# Problem description
Copy the material word for word, starting at its very beginning and ending at the line that contains "contained no changes.". Leave the pictures out of your copy.
[[ Study material, beginning ]]
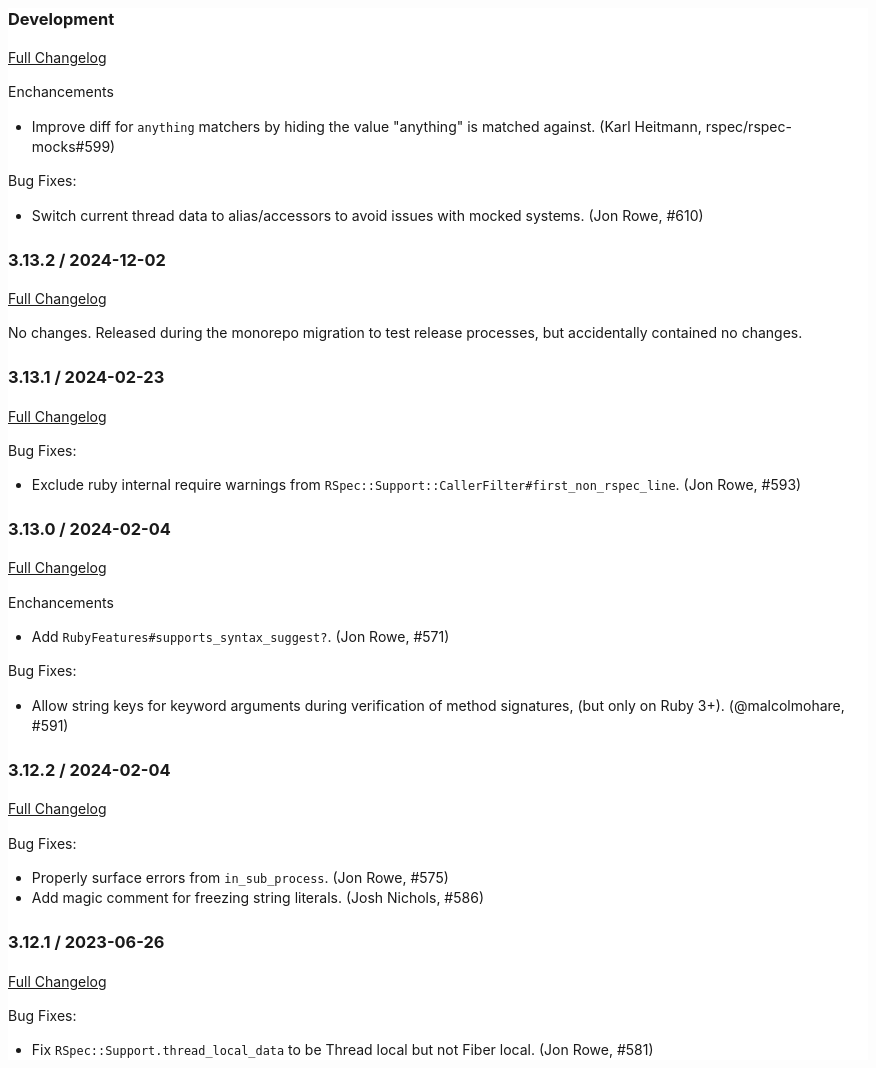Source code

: ### Development
[Full Changelog](https://github.com/rspec/rspec/compare/rspec-support-v3.13.2...main)

Enchancements

* Improve diff for `anything` matchers by hiding the value "anything" is matched
  against. (Karl Heitmann, rspec/rspec-mocks#599)

Bug Fixes:

* Switch current thread data to alias/accessors to avoid issues with mocked systems.
  (Jon Rowe, #610)

### 3.13.2 / 2024-12-02
[Full Changelog](http://github.com/rspec/rspec/compare/rspec-support-v3.13.1...rspec-support-v3.13.2)

No changes. Released during the monorepo migration to test release processes, but accidentally
contained no changes.

### 3.13.1 / 2024-02-23
[Full Changelog](http://github.com/rspec/rspec-support/compare/v3.13.0...v3.13.1)

Bug Fixes:

* Exclude ruby internal require warnings from `RSpec::Support::CallerFilter#first_non_rspec_line`.
  (Jon Rowe, #593)

### 3.13.0 / 2024-02-04
[Full Changelog](http://github.com/rspec/rspec-support/compare/v3.12.2...v3.13.0)

Enchancements

* Add `RubyFeatures#supports_syntax_suggest?`. (Jon Rowe, #571)

Bug Fixes:

* Allow string keys for keyword arguments during verification of method
  signatures, (but only on Ruby 3+). (@malcolmohare, #591)

### 3.12.2 / 2024-02-04
[Full Changelog](http://github.com/rspec/rspec-support/compare/v3.12.1...v3.12.2)

Bug Fixes:

* Properly surface errors from `in_sub_process`. (Jon Rowe, #575)
* Add magic comment for freezing string literals. (Josh Nichols, #586)

### 3.12.1 / 2023-06-26
[Full Changelog](http://github.com/rspec/rspec-support/compare/v3.12.0...v3.12.1)

Bug Fixes:

* Fix `RSpec::Support.thread_local_data` to be Thread local but not Fiber local.
  (Jon Rowe, #581)
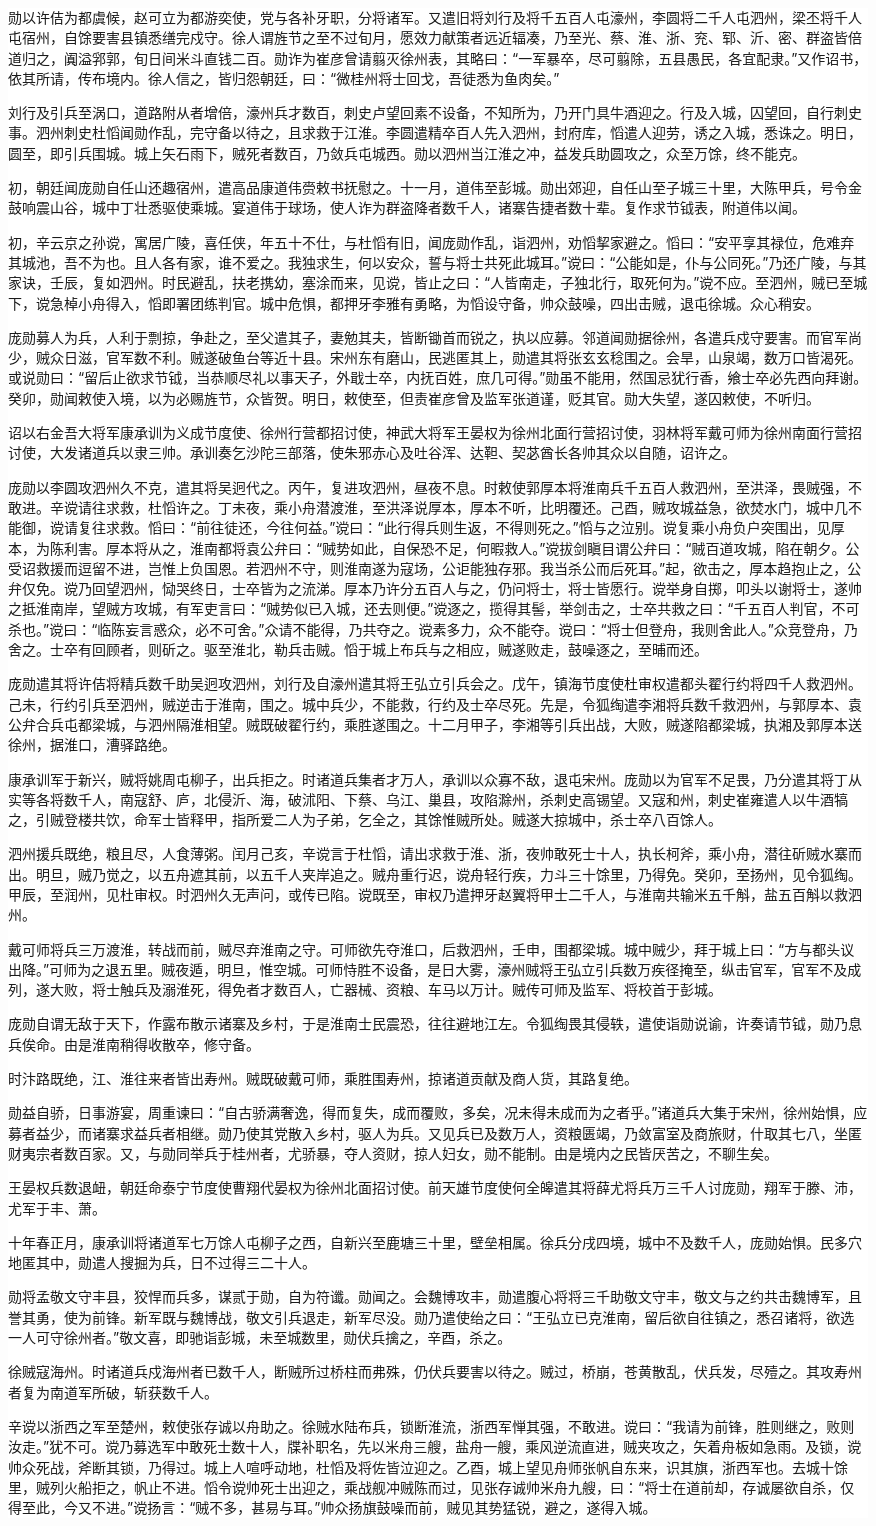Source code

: 勋以许佶为都虞候，赵可立为都游奕使，党与各补牙职，分将诸军。又遣旧将刘行及将千五百人屯濠州，李圆将二千人屯泗州，梁丕将千人屯宿州，自馀要害县镇悉缮完戍守。徐人谓旌节之至不过旬月，愿效力献策者远近辐凑，乃至光、蔡、淮、浙、兖、郓、沂、密、群盗皆倍道归之，阗溢郛郭，旬日间米斗直钱二百。勋诈为崔彦曾请翦灭徐州表，其略曰：“一军暴卒，尽可翦除，五县愚民，各宜配隶。”又作诏书，依其所请，传布境内。徐人信之，皆归怨朝廷，曰：“微桂州将士回戈，吾徒悉为鱼肉矣。”

刘行及引兵至涡口，道路附从者增倍，濠州兵才数百，刺史卢望回素不设备，不知所为，乃开门具牛酒迎之。行及入城，囚望回，自行刺史事。泗州刺史杜慆闻勋作乱，完守备以待之，且求救于江淮。李圆遣精卒百人先入泗州，封府库，慆遣人迎劳，诱之入城，悉诛之。明日，圆至，即引兵围城。城上矢石雨下，贼死者数百，乃敛兵屯城西。勋以泗州当江淮之冲，益发兵助圆攻之，众至万馀，终不能克。

初，朝廷闻庞勋自任山还趣宿州，遣高品康道伟赍敕书抚慰之。十一月，道伟至彭城。勋出郊迎，自任山至子城三十里，大陈甲兵，号令金鼓响震山谷，城中丁壮悉驱使乘城。宴道伟于球场，使人诈为群盗降者数千人，诸寨告捷者数十辈。复作求节钺表，附道伟以闻。

初，辛云京之孙谠，寓居广陵，喜任侠，年五十不仕，与杜慆有旧，闻庞勋作乱，诣泗州，劝慆挈家避之。慆曰：“安平享其禄位，危难弃其城池，吾不为也。且人各有家，谁不爱之。我独求生，何以安众，誓与将士共死此城耳。”谠曰：“公能如是，仆与公同死。”乃还广陵，与其家诀，壬辰，复如泗州。时民避乱，扶老携幼，塞涂而来，见谠，皆止之曰：“人皆南走，子独北行，取死何为。”谠不应。至泗州，贼已至城下，谠急棹小舟得入，慆即署团练判官。城中危惧，都押牙李雅有勇略，为慆设守备，帅众鼓噪，四出击贼，退屯徐城。众心稍安。

庞勋募人为兵，人利于剽掠，争赴之，至父遣其子，妻勉其夫，皆断锄首而锐之，执以应募。邻道闻勋据徐州，各遣兵戍守要害。而官军尚少，贼众日滋，官军数不利。贼遂破鱼台等近十县。宋州东有磨山，民逃匿其上，勋遣其将张玄玄稔围之。会旱，山泉竭，数万口皆渴死。或说勋曰：“留后止欲求节钺，当恭顺尽礼以事天子，外戢士卒，内抚百姓，庶几可得。”勋虽不能用，然国忌犹行香，飨士卒必先西向拜谢。癸卯，勋闻敕使入境，以为必赐旌节，众皆贺。明日，敕使至，但责崔彦曾及监军张道谨，贬其官。勋大失望，遂囚敕使，不听归。

诏以右金吾大将军康承训为义成节度使、徐州行营都招讨使，神武大将军王晏权为徐州北面行营招讨使，羽林将军戴可师为徐州南面行营招讨使，大发诸道兵以隶三帅。承训奏乞沙陀三部落，使朱邪赤心及吐谷浑、达靼、契苾酋长各帅其众以自随，诏许之。

庞勋以李圆攻泗州久不克，遣其将吴迥代之。丙午，复进攻泗州，昼夜不息。时敕使郭厚本将淮南兵千五百人救泗州，至洪泽，畏贼强，不敢进。辛谠请往求救，杜慆许之。丁未夜，乘小舟潜渡淮，至洪泽说厚本，厚本不听，比明覆还。己酉，贼攻城益急，欲焚水门，城中几不能御，谠请复往求救。慆曰：“前往徒还，今往何益。”谠曰：“此行得兵则生返，不得则死之。”慆与之泣别。谠复乘小舟负户突围出，见厚本，为陈利害。厚本将从之，淮南都将袁公弁曰：“贼势如此，自保恐不足，何暇救人。”谠拔剑瞋目谓公弁曰：“贼百道攻城，陷在朝夕。公受诏救援而逗留不进，岂惟上负国恩。若泗州不守，则淮南遂为寇场，公讵能独存邪。我当杀公而后死耳。”起，欲击之，厚本趋抱止之，公弁仅免。谠乃回望泗州，恸哭终日，士卒皆为之流涕。厚本乃许分五百人与之，仍问将士，将士皆愿行。谠举身自掷，叩头以谢将士，遂帅之抵淮南岸，望贼方攻城，有军吏言曰：“贼势似已入城，还去则便。”谠逐之，揽得其髻，举剑击之，士卒共救之曰：“千五百人判官，不可杀也。”谠曰：“临陈妄言惑众，必不可舍。”众请不能得，乃共夺之。谠素多力，众不能夺。谠曰：“将士但登舟，我则舍此人。”众竞登舟，乃舍之。士卒有回顾者，则斫之。驱至淮北，勒兵击贼。慆于城上布兵与之相应，贼遂败走，鼓噪逐之，至晡而还。

庞勋遣其将许佶将精兵数千助吴迥攻泗州，刘行及自濠州遣其将王弘立引兵会之。戊午，镇海节度使杜审权遣都头翟行约将四千人救泗州。己未，行约引兵至泗州，贼逆击于淮南，围之。城中兵少，不能救，行约及士卒尽死。先是，令狐绹遣李湘将兵数千救泗州，与郭厚本、袁公弁合兵屯都梁城，与泗州隔淮相望。贼既破翟行约，乘胜遂围之。十二月甲子，李湘等引兵出战，大败，贼遂陷都梁城，执湘及郭厚本送徐州，据淮口，漕驿路绝。

康承训军于新兴，贼将姚周屯柳子，出兵拒之。时诸道兵集者才万人，承训以众寡不敌，退屯宋州。庞勋以为官军不足畏，乃分遣其将丁从实等各将数千人，南寇舒、庐，北侵沂、海，破沭阳、下蔡、乌江、巢县，攻陷滁州，杀刺史高锡望。又寇和州，刺史崔雍遣人以牛酒犒之，引贼登楼共饮，命军士皆释甲，指所爱二人为子弟，乞全之，其馀惟贼所处。贼遂大掠城中，杀士卒八百馀人。

泗州援兵既绝，粮且尽，人食薄粥。闰月己亥，辛谠言于杜慆，请出求救于淮、浙，夜帅敢死士十人，执长柯斧，乘小舟，潜往斫贼水寨而出。明旦，贼乃觉之，以五舟遮其前，以五千人夹岸追之。贼舟重行迟，谠舟轻行疾，力斗三十馀里，乃得免。癸卯，至扬州，见令狐绹。甲辰，至润州，见杜审权。时泗州久无声问，或传已陷。谠既至，审权乃遣押牙赵翼将甲士二千人，与淮南共输米五千斛，盐五百斛以救泗州。

戴可师将兵三万渡淮，转战而前，贼尽弃淮南之守。可师欲先夺淮口，后救泗州，壬申，围都梁城。城中贼少，拜于城上曰：“方与都头议出降。”可师为之退五里。贼夜遁，明旦，惟空城。可师恃胜不设备，是日大雾，濠州贼将王弘立引兵数万疾径掩至，纵击官军，官军不及成列，遂大败，将士触兵及溺淮死，得免者才数百人，亡器械、资粮、车马以万计。贼传可师及监军、将校首于彭城。

庞勋自谓无敌于天下，作露布散示诸寨及乡村，于是淮南士民震恐，往往避地江左。令狐绹畏其侵轶，遣使诣勋说谕，许奏请节钺，勋乃息兵俟命。由是淮南稍得收散卒，修守备。

时汴路既绝，江、淮往来者皆出寿州。贼既破戴可师，乘胜围寿州，掠诸道贡献及商人货，其路复绝。

勋益自骄，日事游宴，周重谏曰：“自古骄满奢逸，得而复失，成而覆败，多矣，况未得未成而为之者乎。”诸道兵大集于宋州，徐州始惧，应募者益少，而诸寨求益兵者相继。勋乃使其党散入乡村，驱人为兵。又见兵已及数万人，资粮匮竭，乃敛富室及商旅财，什取其七八，坐匿财夷宗者数百家。又，与勋同举兵于桂州者，尤骄暴，夺人资财，掠人妇女，勋不能制。由是境内之民皆厌苦之，不聊生矣。

王晏权兵数退衄，朝廷命泰宁节度使曹翔代晏权为徐州北面招讨使。前天雄节度使何全皞遣其将薛尤将兵万三千人讨庞勋，翔军于滕、沛，尤军于丰、萧。

十年春正月，康承训将诸道军七万馀人屯柳子之西，自新兴至鹿塘三十里，壁垒相属。徐兵分戌四境，城中不及数千人，庞勋始惧。民多穴地匿其中，勋遣人搜掘为兵，日不过得三二十人。

勋将孟敬文守丰县，狡悍而兵多，谋贰于勋，自为符谶。勋闻之。会魏博攻丰，勋遣腹心将将三千助敬文守丰，敬文与之约共击魏博军，且誉其勇，使为前锋。新军既与魏博战，敬文引兵退走，新军尽没。勋乃遣使绐之曰：“王弘立已克淮南，留后欲自往镇之，悉召诸将，欲选一人可守徐州者。”敬文喜，即驰诣彭城，未至城数里，勋伏兵擒之，辛酉，杀之。

徐贼寇海州。时诸道兵戍海州者已数千人，断贼所过桥柱而弗殊，仍伏兵要害以待之。贼过，桥崩，苍黄散乱，伏兵发，尽殪之。其攻寿州者复为南道军所破，斩获数千人。

辛谠以浙西之军至楚州，敕使张存诚以舟助之。徐贼水陆布兵，锁断淮流，浙西军惮其强，不敢进。谠曰：“我请为前锋，胜则继之，败则汝走。”犹不可。谠乃募选军中敢死士数十人，牒补职名，先以米舟三艘，盐舟一艘，乘风逆流直进，贼夹攻之，矢着舟板如急雨。及锁，谠帅众死战，斧断其锁，乃得过。城上人喧呼动地，杜慆及将佐皆泣迎之。乙酉，城上望见舟师张帆自东来，识其旗，浙西军也。去城十馀里，贼列火船拒之，帆止不进。慆令谠帅死士出迎之，乘战舰冲贼陈而过，见张存诚帅米舟九艘，曰：“将士在道前却，存诚屡欲自杀，仅得至此，今又不进。”谠扬言：“贼不多，甚易与耳。”帅众扬旗鼓噪而前，贼见其势猛锐，避之，遂得入城。
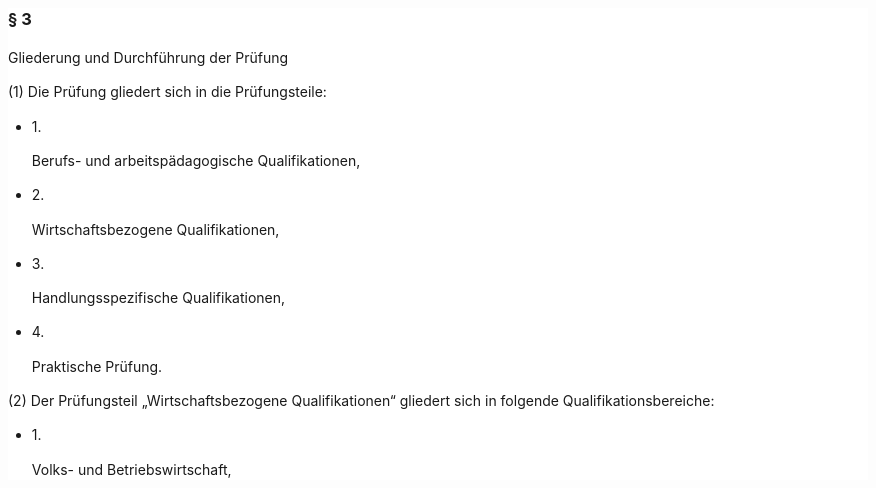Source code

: </div>

<span id="BJNR157600003BJNE000402308.html"></span>

### § 3  
Gliederung und Durchführung der Prüfung

<div>

<div class="jnhtml">

<div>

<div class="jurAbsatz">

(1) Die Prüfung gliedert sich in die Prüfungsteile:

  - 1\.
    
    <div style="">
    
    Berufs- und arbeitspädagogische Qualifikationen,
    
    </div>

  - 2\.
    
    <div style="">
    
    Wirtschaftsbezogene Qualifikationen,
    
    </div>

  - 3\.
    
    <div style="">
    
    Handlungsspezifische Qualifikationen,
    
    </div>

  - 4\.
    
    <div style="">
    
    Praktische Prüfung.
    
    </div>

</div>

<div class="jurAbsatz">

(2) Der Prüfungsteil „Wirtschaftsbezogene Qualifikationen“ gliedert sich
in folgende Qualifikationsbereiche:

  - 1\.
    
    <div>
    
    Volks- und Betriebswirtschaft,
    
    </div>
[[ Study material, end ]]
# Finished task
Source code

: ### Development
[Full Changelog](https://github.com/rspec/rspec/compare/rspec-support-v3.13.2...main)

Enchancements

* Improve diff for `anything` matchers by hiding the value "anything" is matched
  against. (Karl Heitmann, rspec/rspec-mocks#599)

Bug Fixes:

* Switch current thread data to alias/accessors to avoid issues with mocked systems.
  (Jon Rowe, #610)

### 3.13.2 / 2024-12-02
[Full Changelog](http://github.com/rspec/rspec/compare/rspec-support-v3.13.1...rspec-support-v3.13.2)

No changes. Released during the monorepo migration to test release processes, but accidentally
contained no changes.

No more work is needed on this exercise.